Alice Jane Jukes Jamieson (July 14, 1860 – July 4, 1949) was an American and Canadian feminist and magistrate.

==Career==

Jamieson arrived in Calgary, Alberta, Canada in 1903 when her husband, Reuben Rupert Jamieson, became the area general superintendent for the Canadian Pacific Railway. They prospered in Calgary and after his retirement, he became the 19th mayor of Calgary. After the death of her husband, Alice continued to be active in the community. She was involved in organizations such as the Calgary Council of Women and the YWCA of Calgary.

In 1914, Jamieson was appointed the first female judge in the British Empire of a juvenile court. In 1916, she became the second female magistrate of the Empire, just months after Emily Murphy was appointed in Edmonton, Alberta.

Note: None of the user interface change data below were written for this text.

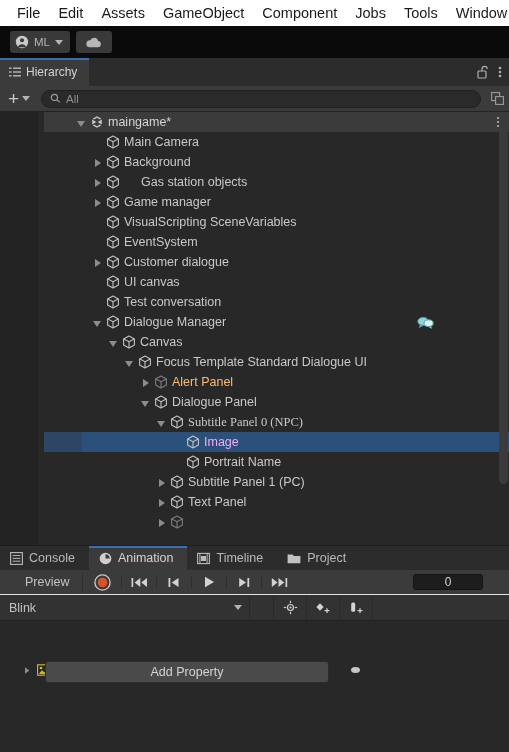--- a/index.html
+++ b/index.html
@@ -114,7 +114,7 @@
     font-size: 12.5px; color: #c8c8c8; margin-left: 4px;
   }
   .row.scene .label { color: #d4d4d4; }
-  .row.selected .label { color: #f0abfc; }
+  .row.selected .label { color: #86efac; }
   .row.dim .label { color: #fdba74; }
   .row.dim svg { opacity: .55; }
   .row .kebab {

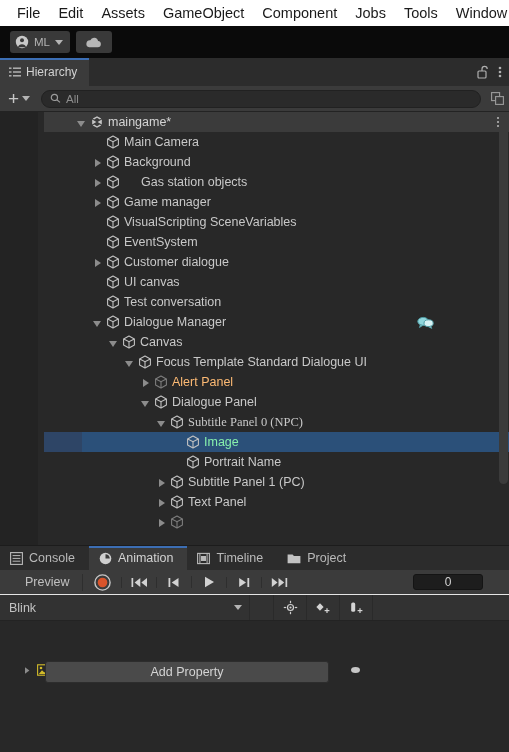--- a/index.html
+++ b/index.html
@@ -141,9 +141,8 @@
   .dock-tabs .tab.active::before { background: #3c6eb4; }
 
   .anim-toolbar {
-    height: 25px; background: #3b3b3b; display: flex; align-items: center;
-    border-bottom: 1px solid #e5e5e5;
-    padding-left: 16px;
+    height: 25px; background: #3b3b3b; display: flex; align-items: flex-start;
+    border-bottom: 3px solid #e5e5e5;
   }
   .anim-toolbar .preview-lbl {
     font-size: 12.5px; color: #c0c0c0; display: flex; align-items: center;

Jamieson's right to serve as magistrate came into question in 1917 in the Lizzie Cyr Case. Cyr's lawyer argued that as a woman, Alice was legally "incompetent and incapable" of holding the office. The Alberta Supreme Court upheld her right to serve in this position. This was a precursor to the 1929 Persons Case where five other Albertan women fought to answer the question, "Are women persons?" Jamieson retired in 1932.

==Legacy==

When the Calgary Board of Education opened its only all-female school in 2003, it honored her by naming it the Alice Jamieson Girls' Academy.

Bentall Capital LP and British Columbia Investment Management Corporation (bcIMC) broke ground in February 2007 on a new office tower called Jamieson Place in honour of Alice Jukes Jamieson. The tower opened in 2009.

==Personal life==

Alice Jukes Jamieson had 4 children.